Lt Col Vivian Bullwinkel, AO MBE AANS. Served as a nurse with the 2/13th AGH, Singapore, until defence of the island ended and she escaped on the SS Vyner Brooke. The ship was sunk by Japanese aircraft on 14 Feb 1941 and she made it ashore to Bangka Island with 21 other nurses, soon surrendering with others to the Japanese who killed the men and ordered the nurses to wade into the sea (probably after being sexually assaulted) before machine gunning them from behind. She was hit and feigned death until the Japanese soldiers left. She hid for 12 days with a British soldier who was also wounded (and later died of his wounds), before being captured and then spending 3.5 years in captivity as a PoW of the Japanese.
Ordinary Seaman Teddy Sheean, VC RAN. He served on the corvette HMAS Armidale, carrying out escort duties off the Australian and PNG coasts. On 1 December 1942 in waters off Timor the Armidale came under severe attack from Japanese aircraft with torpedoes hitting its port side and engineering spaces. After a bomb hit aft, the order was given to abandon ship. Survivors leapt into the sea and were machine gunned by Japanese aircraft. 18 year old Teddy helped to free a life raft then scrambled back to his Oerlikon anti-aircraft gun on the sinking ship. Although wounded in the chest and back he strapped himself to his gun and shot down one bomber and kept others away from his comrades, still firing as the Armidale sank. Only 49 of 149in the ship’s crew survived the sinking. He was awarded only a MID and had a Collins Class sub named for him in 1999, but in 2020 after a sustained campaign to have his bravery and sacrifice recognised, an expert panel recommended he be considered for a VC, which was posthumously awarded in December. This was a first for the RAN.
Capt Reg Saunders, MBE 3RAR. Reg was the first Aboriginal Australian to be made a commissioned officer in the Army. He enlisted in 1940 and served in North Africa and then the ill-fated Greek and Crete campaigns, eventually evading capture on Crete for 11 months. He was evacuated to Australia in 1942 and re-joined his battalion, fighting in the 6th Division in New Guinea as a Sergeant until recommended for officer training in mid-1944. He served in NG as a platoon commander in the Aitape-Weiwak campaign. He left the Army in October 1945, but when the Korean War started he returned to the Army serving initially as a Lt with 3RAR and later as a Captain Company Commander in the ferocious Kapyong battle (in which 3 RAR was awarded a US Presidential Citation). Reg was recommended for a decoration but turned it down. He was a much-respected soldier and leader and awarded the MBE for his community work in 1971.

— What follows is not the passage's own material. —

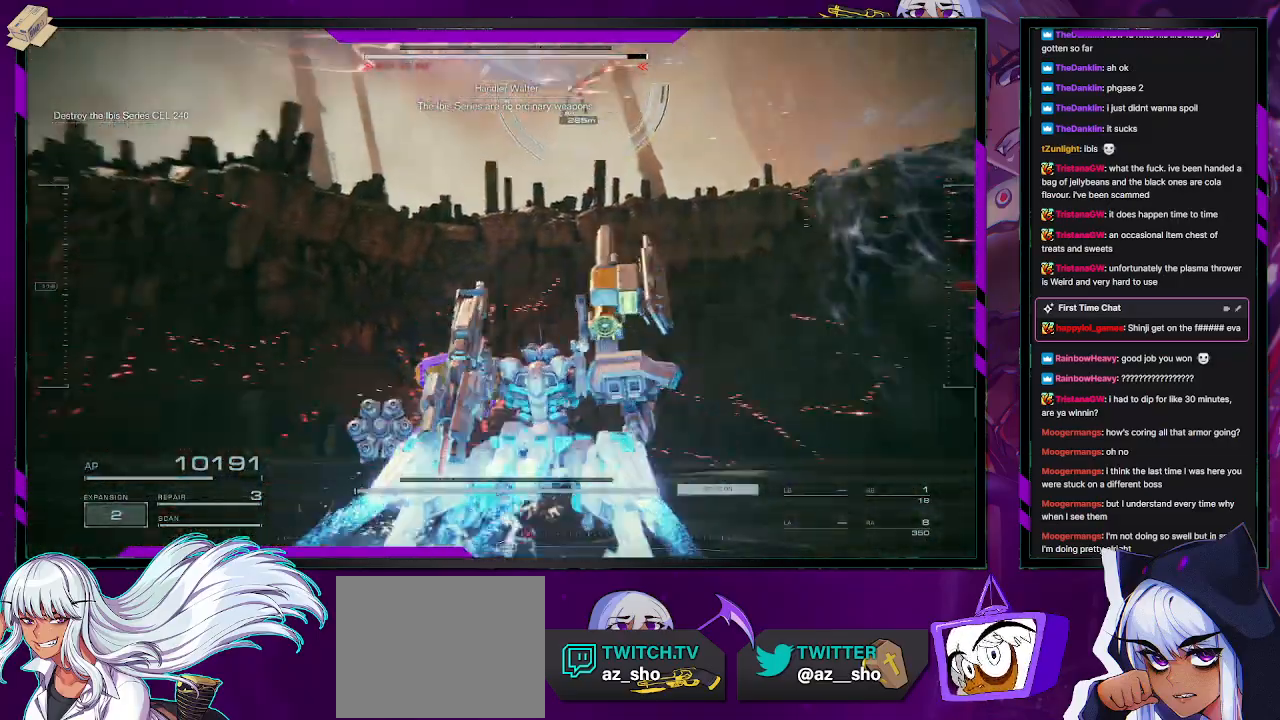
{"buttons": ["R2"], "left_stick": "up-right", "right_stick": "right", "events": [[100, "right_stick", "center"], [283, "right_stick", "up"], [400, "right_stick", "center"], [483, "right_stick", "right"]]}
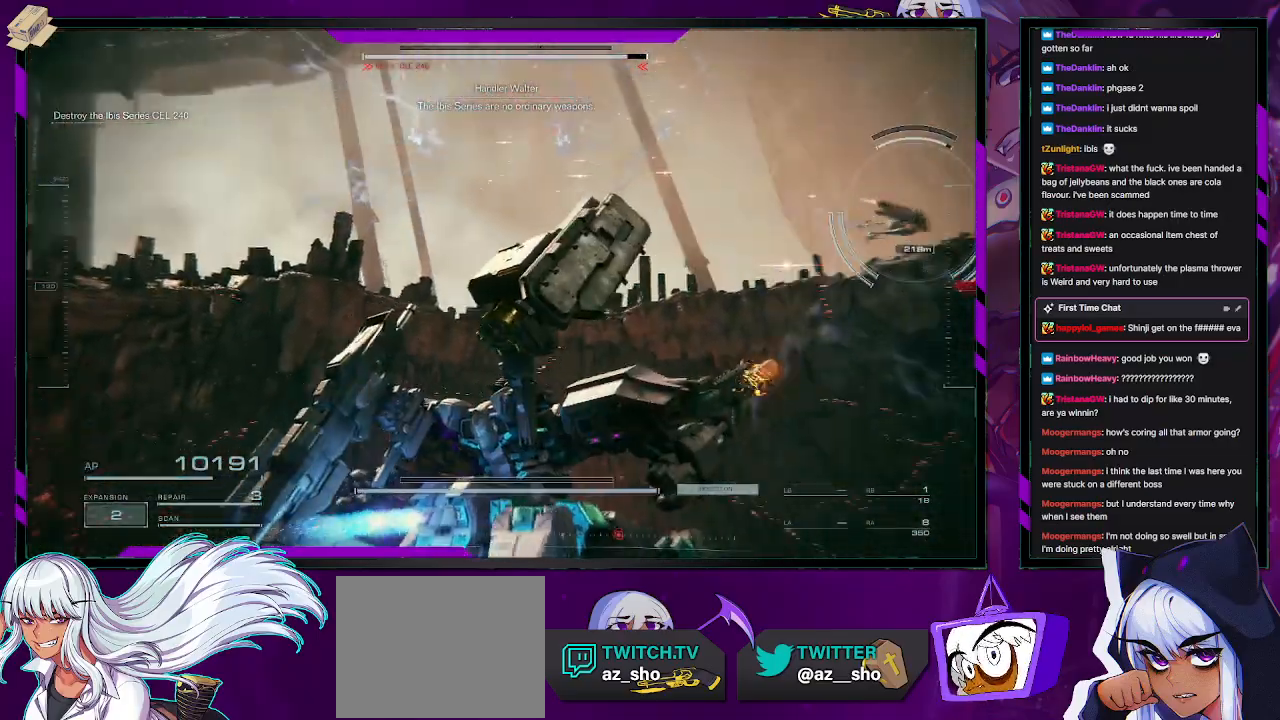
{"buttons": ["R2"], "left_stick": "up-right", "right_stick": "center", "events": [[433, "right_stick", "center"]]}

Cpl Cameron Baird, VC MG 2 CDO. Originally from Tasmania, Cameron joined the Army in January 2000, serving with 4 Battalion (Commando), later 2 CDO Regt in Timor-Leste and Iraq (twice) until 2004. He re-enlisted in 2006, also with 4 Bn (Cdo). From 2007 he had four deployments to Afghanistan until 2013. He was awarded the Medal of Gallantry (MG) for a search and clearance operation on a Taliban stronghold under heavy fire and with close quarter fighting in 2007 as a LCPL. He was KIA in operations in 2013 and awarded a VC in 2014 for his bravery and self-sacrifice. After a helicopter insertion, Cameron Baird led the silencing of a number of enemy positions under heavy fire. He then assisted another team whose commander had been seriously wounded. With selfless disregard for his own safety, he drew fire from an enemy machine-gun position and his team regained the initiative. Inside the enemy compound he charged their positions three times, drawing fire away from his team, again under heavy fire. His third attempt cost him his life.
Yes, although it seemed insane at first, when the 5km radius restriction was imposed in mid-August 2021 our best option for a swim proved to be Birchgrove, between the Balmain Sailing Club and Dawn Fraser Baths. The stories about the presence of bull sharks in the harbour had us hunting down research about them online and it seems as though they don’t really enjoy cold water, so with water temperature around 14 degrees Celsius at one stage and rarely getting to 17 C, we felt relatively safe.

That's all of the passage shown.